*** Opening of Data for analysis ***

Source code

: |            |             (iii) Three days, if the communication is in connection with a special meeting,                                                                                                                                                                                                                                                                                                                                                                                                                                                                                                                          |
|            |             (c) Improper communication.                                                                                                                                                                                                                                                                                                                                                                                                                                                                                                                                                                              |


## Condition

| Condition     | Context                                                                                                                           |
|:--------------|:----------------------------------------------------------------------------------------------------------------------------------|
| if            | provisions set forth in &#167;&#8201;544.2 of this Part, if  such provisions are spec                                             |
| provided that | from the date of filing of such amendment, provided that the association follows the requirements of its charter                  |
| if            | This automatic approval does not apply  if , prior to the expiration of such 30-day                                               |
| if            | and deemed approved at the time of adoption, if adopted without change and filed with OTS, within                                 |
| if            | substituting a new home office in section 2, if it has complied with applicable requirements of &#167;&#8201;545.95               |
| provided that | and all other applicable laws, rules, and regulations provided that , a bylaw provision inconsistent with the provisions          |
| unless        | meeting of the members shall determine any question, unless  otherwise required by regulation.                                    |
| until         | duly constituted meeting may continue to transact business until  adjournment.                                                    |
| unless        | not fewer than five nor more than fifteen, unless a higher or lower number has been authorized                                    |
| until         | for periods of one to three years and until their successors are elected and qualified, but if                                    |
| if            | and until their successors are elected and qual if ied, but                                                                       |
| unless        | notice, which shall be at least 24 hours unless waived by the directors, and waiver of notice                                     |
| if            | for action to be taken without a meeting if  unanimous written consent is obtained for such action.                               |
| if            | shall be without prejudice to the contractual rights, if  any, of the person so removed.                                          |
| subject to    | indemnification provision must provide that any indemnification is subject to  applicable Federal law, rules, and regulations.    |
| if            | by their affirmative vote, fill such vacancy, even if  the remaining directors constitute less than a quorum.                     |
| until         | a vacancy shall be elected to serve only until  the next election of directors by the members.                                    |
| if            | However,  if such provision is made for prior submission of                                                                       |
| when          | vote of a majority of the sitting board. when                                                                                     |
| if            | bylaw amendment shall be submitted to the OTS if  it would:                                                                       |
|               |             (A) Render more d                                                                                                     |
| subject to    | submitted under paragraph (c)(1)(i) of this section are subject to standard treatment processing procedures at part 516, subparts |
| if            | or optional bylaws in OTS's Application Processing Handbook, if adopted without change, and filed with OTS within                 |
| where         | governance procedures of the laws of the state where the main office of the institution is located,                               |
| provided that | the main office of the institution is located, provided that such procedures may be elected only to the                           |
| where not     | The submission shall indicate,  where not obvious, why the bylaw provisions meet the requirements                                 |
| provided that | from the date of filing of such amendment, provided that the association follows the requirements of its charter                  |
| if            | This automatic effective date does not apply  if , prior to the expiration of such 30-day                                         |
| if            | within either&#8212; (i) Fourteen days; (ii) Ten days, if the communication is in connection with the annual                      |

*** Close of Data for analysis ***

### Aim of the task
Extract every line from the records above that contains the word "where".

### Exercise answer
| where         | governance procedures of the laws of the state where the main office of the institution is located,                               |
| where not     | The submission shall indicate,  where not obvious, why the bylaw provisions meet the requirements                                 |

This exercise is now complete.